Вот, на русском языке впервые вышли все рассказы Честертона. Честно говоря, опять не все — один, «Деревья гордыни» печатается в журнале1, причем в трех номерах, поскольку это, в сущности, не рассказ, а повесть. Но, конечно, теперь у нас собрание честертоновских рассказов, а не выборки. Хорошо ли это, долго не могли решить и в Англии. Что ни говори, как его ни люби, некоторые рассказы — просто дикие. Дело не в том, что концы не сходятся с концами, — логические ошибки как бы оправданы заранее, да и не очень заметны; дело в том, что Честертон изменяет сам себе, нарушая им же провозглашенные законы истины и милости. К счастью, таких рассказов мало. На мой взгляд, их вообще нет ни в цикле о поэте и безумцах, ни в другом цикле, который назван «Охотничьими рассказами», хотя некоторые исследователи относят его к романам. В рассказах о Фишере я не так уверена; что же до «Понда» и «Преступников», и без меня видно, какой тут зазор между очень хорошим и немыслимо слабым. Честертон не ставил этого в вину ни одному писателю, разумно полагая, что современники и потомки отберут, что надо. Мало того: в отличие от многих, он первым признал бы, что иногда пишет ужасно.
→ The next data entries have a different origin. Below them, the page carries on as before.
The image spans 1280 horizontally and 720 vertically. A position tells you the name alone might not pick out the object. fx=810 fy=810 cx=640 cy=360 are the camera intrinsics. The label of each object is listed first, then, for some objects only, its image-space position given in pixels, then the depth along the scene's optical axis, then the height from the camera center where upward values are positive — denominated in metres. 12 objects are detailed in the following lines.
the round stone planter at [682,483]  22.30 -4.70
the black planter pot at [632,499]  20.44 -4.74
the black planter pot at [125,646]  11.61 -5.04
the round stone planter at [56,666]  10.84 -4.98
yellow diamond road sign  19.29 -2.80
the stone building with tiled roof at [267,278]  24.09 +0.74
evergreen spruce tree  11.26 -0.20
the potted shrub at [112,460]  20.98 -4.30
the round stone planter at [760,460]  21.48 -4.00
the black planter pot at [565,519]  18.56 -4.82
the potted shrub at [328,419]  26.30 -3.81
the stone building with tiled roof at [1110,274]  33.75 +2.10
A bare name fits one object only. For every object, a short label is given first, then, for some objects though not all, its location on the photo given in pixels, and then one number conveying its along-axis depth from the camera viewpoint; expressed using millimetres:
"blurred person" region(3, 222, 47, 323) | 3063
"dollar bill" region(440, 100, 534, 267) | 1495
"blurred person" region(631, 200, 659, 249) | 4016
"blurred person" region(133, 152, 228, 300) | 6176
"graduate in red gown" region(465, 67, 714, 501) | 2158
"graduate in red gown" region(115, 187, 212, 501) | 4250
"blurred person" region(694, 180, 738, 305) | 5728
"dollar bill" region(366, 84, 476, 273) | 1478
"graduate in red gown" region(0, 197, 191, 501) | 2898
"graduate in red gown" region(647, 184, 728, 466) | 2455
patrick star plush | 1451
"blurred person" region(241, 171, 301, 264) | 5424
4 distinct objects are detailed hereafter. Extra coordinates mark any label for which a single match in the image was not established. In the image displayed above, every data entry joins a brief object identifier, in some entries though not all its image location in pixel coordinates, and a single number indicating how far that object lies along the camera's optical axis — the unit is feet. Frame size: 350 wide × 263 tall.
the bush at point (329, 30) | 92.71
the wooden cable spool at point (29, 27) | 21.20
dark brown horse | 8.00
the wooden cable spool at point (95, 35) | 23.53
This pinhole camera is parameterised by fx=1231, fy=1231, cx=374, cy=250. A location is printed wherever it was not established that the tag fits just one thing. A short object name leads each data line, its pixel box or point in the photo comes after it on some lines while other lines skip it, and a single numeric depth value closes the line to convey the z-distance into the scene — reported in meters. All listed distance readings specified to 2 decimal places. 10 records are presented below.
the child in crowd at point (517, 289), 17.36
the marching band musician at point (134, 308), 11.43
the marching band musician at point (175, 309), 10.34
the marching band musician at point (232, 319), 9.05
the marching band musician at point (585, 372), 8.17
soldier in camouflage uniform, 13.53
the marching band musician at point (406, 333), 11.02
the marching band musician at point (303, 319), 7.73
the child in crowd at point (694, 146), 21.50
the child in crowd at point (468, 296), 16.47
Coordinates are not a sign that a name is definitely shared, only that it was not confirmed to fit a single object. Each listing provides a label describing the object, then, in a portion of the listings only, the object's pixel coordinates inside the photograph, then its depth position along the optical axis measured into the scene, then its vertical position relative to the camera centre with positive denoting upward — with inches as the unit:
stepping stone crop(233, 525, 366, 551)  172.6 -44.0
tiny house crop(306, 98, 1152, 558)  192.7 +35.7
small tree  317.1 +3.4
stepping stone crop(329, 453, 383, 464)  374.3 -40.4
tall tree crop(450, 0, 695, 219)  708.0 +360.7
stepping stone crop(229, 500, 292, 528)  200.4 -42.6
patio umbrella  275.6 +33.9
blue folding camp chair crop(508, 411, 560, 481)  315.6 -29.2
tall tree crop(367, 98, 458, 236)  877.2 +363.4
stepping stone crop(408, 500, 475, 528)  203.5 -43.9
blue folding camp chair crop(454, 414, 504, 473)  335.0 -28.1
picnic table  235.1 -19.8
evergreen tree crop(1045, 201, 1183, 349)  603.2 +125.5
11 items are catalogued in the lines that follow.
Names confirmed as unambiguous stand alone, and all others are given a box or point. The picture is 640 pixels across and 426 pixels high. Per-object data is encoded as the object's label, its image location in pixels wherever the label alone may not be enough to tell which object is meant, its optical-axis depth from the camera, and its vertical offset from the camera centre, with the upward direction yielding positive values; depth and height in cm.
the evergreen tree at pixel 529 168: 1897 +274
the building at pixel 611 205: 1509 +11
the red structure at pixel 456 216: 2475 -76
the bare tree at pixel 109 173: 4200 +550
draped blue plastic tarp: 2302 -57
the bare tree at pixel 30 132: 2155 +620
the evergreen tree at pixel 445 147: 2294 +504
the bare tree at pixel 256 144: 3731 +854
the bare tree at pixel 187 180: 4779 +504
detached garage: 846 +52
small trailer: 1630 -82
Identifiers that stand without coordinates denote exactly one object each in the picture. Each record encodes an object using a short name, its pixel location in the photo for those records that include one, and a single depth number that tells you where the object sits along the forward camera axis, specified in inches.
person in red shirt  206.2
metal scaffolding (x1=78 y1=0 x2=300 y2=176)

Вынеся за скобки все, о чем говорили много раз — он проповедник, он смиренен, он «не относился серьезно к себе», — заметим только, что примерно к 1930 году он выдохся. Это легко себе представить — вспомним, как Гофмейстер рисовал его в виде шара или, точнее, большого воздушного шарика. Многие припоминали, что он стал особенно беспомощным, а сам он писал, что обрел второе детство. Сейчас бы его даже не назвали старым, в 1930-м ему было 56 лет, но он несомненно кончал жизнь, только не в горестном, а в радостном смысле. Писал он не меньше, чем всегда, — к этим годам относятся прекрасная, но неровная книга о св. Фоме Аквинском, три сборника рассказов («Преступники», «Понд», «Позор отца Брауна»). Именно в них и видно, что он уже не летит. К несообразности довольно часто прибавляется вымученность. В «Пяти праведных преступниках» последний рассказ, о предателе, можно вынести только в том случае, если мы согласимся на что-то вроде уличного театра с деревянными куклами; и это при том, как мудры, глубоки и райски-красивы другие рассказы сборника.
Остановлюсь немного на нем, дам три справки. Во-первых, исследователи считают, что сборник этот пере кликается и с «Клубом удивительных промыслов», и с романом «Человек, который был Четвергом», здесь та же игра мнимости и правды. Во-вторых, когда мы издавали два рассказа из него, он назывался по-русски «Четыре праведных преступника». Так называется он и по-английски; но именно в нем Честертон непрестанно пользуется т. н. «германской аллитерацией» — слова начинаются с одной и той же буквы. Этот прием характерен для англичан, еще характерней для Честертона, однако здесь он переходит все границы. «Преступников» действительно пять, а с репортером — шесть; и мы давно хотели, сохраняя эту особенность, перевести так названия, но нам не разрешали. Наконец, в-третьих, читая эти рассказы, видишь, что прямо по ним проходит черта, и понимаешь, что в его жизни был не один перелом, 1914 года, а два — в 1914 и в 1929–30. Оба совпадают с переломами времени. Так бывает скорее у мистиков, чем у писателей. Что ж удивляться, если в сборнике, где есть едва ли не самый слабый рассказ, написаны такие слова: «А вдруг Господь попускает зло, чтобы мы не поняли хотя бы в этой жизни, какой Он хороший?»?
Честертон, а с ним — и читатель, выходит в другое пространство, о котором здесь не место писать. За него не жалко отдать писательский дар.